• Given text:
▶

All communication in this system happens across process boundaries via local IPC, NOT within a single process.

Problem Statement

DaemonEye's collector-core framework enables multiple collection components to operate independently, but there's currently no mechanism for cross-process coordination:

  1. Event Distribution: Collector processes cannot publish events to interested subscriber processes without direct IPC connections
  2. Control Plane: No centralized way to manage collector process lifecycle, configuration, and task distribution
  3. Health Monitoring: No unified heartbeat and status reporting across distributed collector processes
  4. Event Filtering: Cannot selectively subscribe to specific event types without receiving all events across process boundaries
  5. Multi-Collector Coordination: No way to coordinate between multiple collector process instances for load balancing and failover

Proposed Solution

Implement a lightweight, cross-process IPC pub/sub event bus with MQTT-inspired topic hierarchy that provides:

Core Topic Namespaces

1. Process Event Topics (events.process.*)

Published by procmond processes → Consumed by daemoneye-agent process via IPC:

  • events.process.lifecycle - Process start/stop/exec events
  • events.process.metadata - Process metadata updates (CPU, memory, etc.)
  • events.process.tree - Process parent-child relationship events
  • events.process.integrity - Executable hash verification events
  • events.process.anomaly - Behavioral anomaly detection events
  • events.process.batch - Bulk enumeration results

2. Collector Control Topics (control.collector.*)

Published by daemoneye-agent process → Consumed by collector processes via IPC:

  • control.collector.lifecycle - Start/stop/restart commands sent to collector processes
  • control.collector.config - Configuration updates and hot-reload for collector processes
  • control.collector.task.process - Detection tasks for procmond processes
  • control.collector.task.network - Detection tasks for netmond processes
  • control.collector.task.filesystem - Detection tasks for fsmond processes
  • control.collector.task.performance - Detection tasks for perfmond processes

3. Health Monitoring Topics (control.health.*)

Bidirectional between all processes via IPC:

  • control.health.heartbeat - Periodic keepalive signals from collector processes
  • control.health.status - Component status updates from any process
  • control.health.diagnostics - Diagnostic information requests to specific processes

4. Future Network/FS/Performance Topics (Reserved)

For future separate collector processes:

  • events.network.* - Network monitoring events from future netmond processes
  • events.filesystem.* - Filesystem monitoring events from future fsmond processes
  • events.performance.* - Performance monitoring events from future perfmond processes

Wildcard Topic Matching (Cross-Process)

◀

[Aerial scene parsing data]
▶

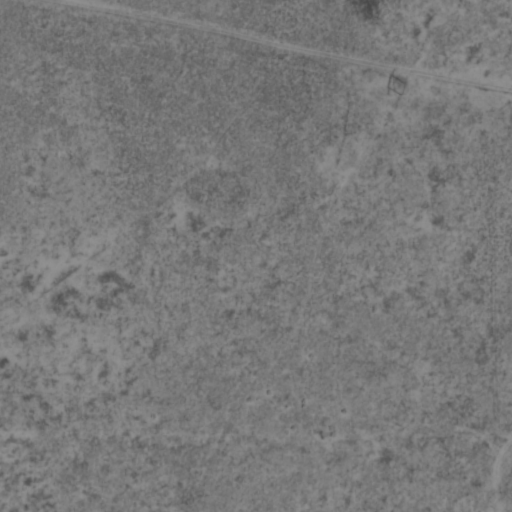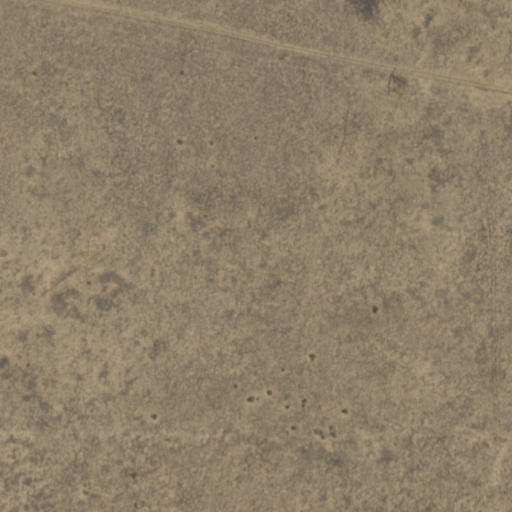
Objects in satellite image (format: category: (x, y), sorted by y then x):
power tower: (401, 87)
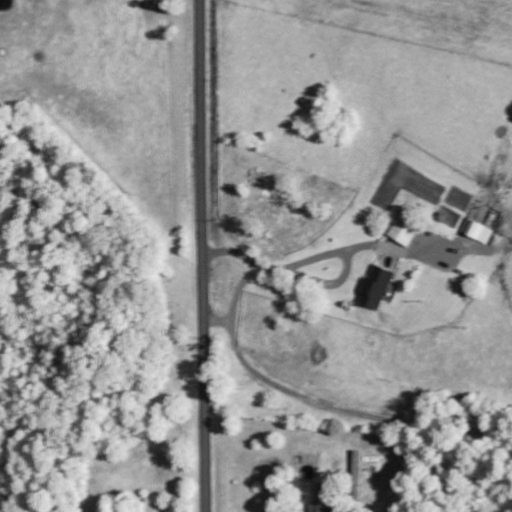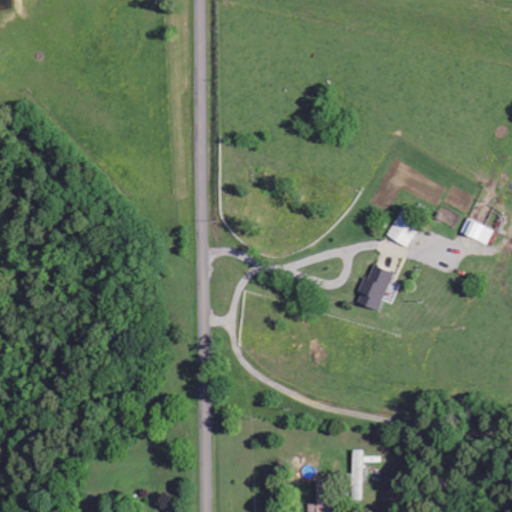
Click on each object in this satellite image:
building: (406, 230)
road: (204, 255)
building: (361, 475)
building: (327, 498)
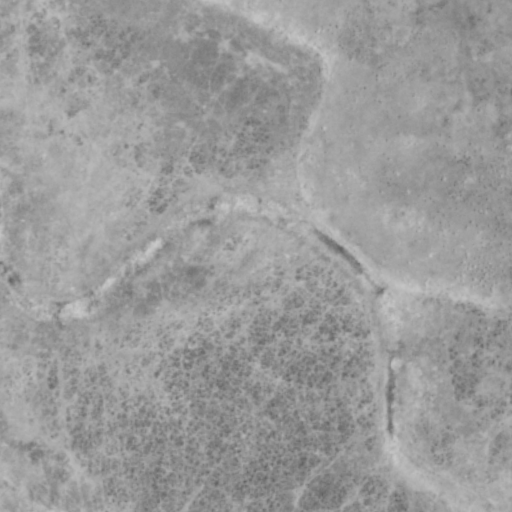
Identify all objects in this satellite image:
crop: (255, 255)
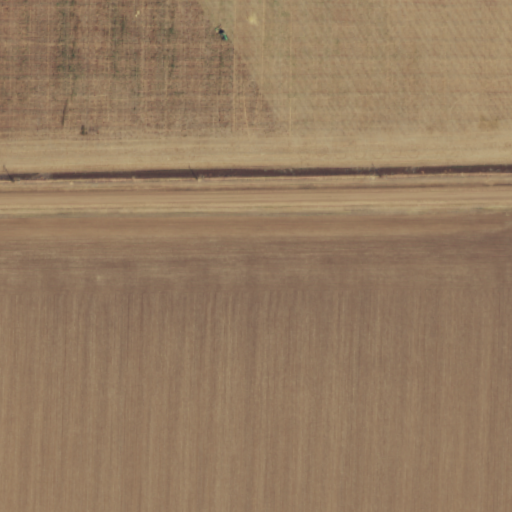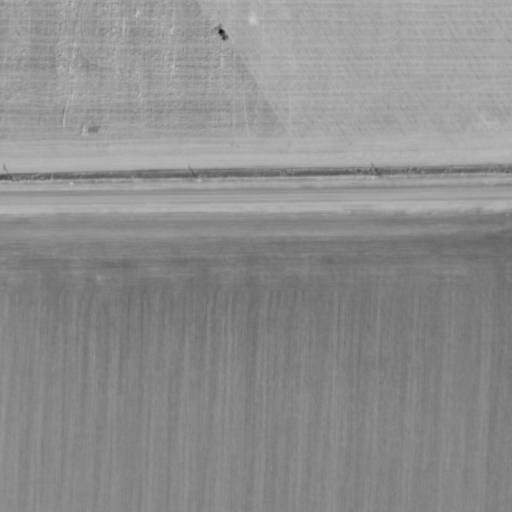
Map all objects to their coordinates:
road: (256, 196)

◀
▶

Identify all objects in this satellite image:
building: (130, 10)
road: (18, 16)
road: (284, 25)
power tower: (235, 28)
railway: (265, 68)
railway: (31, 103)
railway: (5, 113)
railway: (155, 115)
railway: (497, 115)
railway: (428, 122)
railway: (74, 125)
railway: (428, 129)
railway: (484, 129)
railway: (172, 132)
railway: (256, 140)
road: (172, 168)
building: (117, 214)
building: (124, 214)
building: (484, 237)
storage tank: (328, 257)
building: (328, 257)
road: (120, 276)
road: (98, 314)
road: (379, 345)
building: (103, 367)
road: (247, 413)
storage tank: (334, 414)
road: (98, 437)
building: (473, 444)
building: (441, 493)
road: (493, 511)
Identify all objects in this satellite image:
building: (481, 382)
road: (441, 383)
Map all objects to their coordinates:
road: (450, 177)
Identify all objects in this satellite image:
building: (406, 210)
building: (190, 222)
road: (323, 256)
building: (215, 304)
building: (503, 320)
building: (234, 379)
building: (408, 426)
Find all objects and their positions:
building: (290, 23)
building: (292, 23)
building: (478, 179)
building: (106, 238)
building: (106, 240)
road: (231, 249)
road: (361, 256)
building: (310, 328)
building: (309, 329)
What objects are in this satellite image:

◀
▶

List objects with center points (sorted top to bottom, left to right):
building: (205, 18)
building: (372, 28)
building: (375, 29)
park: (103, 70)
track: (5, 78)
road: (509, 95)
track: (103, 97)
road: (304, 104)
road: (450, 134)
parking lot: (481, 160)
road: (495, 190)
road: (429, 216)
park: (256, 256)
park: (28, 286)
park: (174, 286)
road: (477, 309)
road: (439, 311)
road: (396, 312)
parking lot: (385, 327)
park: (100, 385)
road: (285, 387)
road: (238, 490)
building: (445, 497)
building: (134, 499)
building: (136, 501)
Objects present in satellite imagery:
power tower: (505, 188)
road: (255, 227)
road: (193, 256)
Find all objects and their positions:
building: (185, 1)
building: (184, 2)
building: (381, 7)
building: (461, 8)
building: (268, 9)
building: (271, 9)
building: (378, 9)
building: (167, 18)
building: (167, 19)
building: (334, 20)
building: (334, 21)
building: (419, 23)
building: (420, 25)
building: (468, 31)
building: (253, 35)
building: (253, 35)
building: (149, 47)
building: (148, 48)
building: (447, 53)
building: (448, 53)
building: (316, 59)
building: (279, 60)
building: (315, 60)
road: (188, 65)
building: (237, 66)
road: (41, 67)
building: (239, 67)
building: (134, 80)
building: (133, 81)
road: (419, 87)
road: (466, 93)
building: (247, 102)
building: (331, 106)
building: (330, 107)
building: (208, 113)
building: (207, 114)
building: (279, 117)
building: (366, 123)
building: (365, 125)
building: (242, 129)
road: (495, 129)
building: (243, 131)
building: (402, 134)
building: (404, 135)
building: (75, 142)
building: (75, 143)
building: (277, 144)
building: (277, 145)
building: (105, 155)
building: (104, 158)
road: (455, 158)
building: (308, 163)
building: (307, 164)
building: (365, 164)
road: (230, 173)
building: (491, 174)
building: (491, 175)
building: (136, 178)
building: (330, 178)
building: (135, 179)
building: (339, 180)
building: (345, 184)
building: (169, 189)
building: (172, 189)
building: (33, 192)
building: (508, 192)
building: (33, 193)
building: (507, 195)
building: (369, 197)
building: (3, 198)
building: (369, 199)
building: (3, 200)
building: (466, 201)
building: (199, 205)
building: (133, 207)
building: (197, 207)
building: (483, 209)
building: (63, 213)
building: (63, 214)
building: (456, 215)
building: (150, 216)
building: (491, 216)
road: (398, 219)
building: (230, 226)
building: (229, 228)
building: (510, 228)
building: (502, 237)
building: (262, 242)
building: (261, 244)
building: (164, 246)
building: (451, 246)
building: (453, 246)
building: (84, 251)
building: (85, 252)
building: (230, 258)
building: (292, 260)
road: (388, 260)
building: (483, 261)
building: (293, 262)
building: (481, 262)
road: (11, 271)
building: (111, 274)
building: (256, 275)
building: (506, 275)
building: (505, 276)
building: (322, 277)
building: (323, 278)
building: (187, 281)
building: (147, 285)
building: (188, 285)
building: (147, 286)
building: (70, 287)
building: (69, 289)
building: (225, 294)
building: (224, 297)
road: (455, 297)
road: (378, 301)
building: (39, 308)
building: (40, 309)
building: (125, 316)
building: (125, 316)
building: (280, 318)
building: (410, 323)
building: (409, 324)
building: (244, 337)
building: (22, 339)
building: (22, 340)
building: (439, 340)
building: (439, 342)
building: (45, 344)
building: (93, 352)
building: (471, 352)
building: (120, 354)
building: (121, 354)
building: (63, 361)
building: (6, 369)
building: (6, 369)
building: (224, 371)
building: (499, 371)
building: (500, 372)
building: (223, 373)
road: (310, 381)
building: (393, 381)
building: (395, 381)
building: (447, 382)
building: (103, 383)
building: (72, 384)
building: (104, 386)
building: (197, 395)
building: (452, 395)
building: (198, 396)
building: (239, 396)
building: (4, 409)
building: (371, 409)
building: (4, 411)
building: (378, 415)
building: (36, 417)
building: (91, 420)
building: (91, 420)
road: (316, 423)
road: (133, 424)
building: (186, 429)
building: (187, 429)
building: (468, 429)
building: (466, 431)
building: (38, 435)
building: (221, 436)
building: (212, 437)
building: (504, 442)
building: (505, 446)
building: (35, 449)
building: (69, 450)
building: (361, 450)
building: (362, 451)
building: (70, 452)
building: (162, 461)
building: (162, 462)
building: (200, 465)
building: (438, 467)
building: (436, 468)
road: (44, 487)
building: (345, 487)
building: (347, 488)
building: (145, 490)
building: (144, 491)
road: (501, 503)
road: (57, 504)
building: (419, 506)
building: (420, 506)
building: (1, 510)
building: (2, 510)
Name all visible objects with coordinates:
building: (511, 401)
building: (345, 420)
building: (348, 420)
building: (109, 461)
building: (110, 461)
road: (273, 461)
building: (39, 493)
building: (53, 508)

◀

• Problem statement: Quote the passage of the DaemonEye event bus proposal that opens with the words "2. Collector Control" and closes with "Monitoring Topics (control.health.*)".

• Result below:
2. Collector Control Topics (control.collector.*)

Published by daemoneye-agent process → Consumed by collector processes via IPC:

  • control.collector.lifecycle - Start/stop/restart commands sent to collector processes
  • control.collector.config - Configuration updates and hot-reload for collector processes
  • control.collector.task.process - Detection tasks for procmond processes
  • control.collector.task.network - Detection tasks for netmond processes
  • control.collector.task.filesystem - Detection tasks for fsmond processes
  • control.collector.task.performance - Detection tasks for perfmond processes

3. Health Monitoring Topics (control.health.*)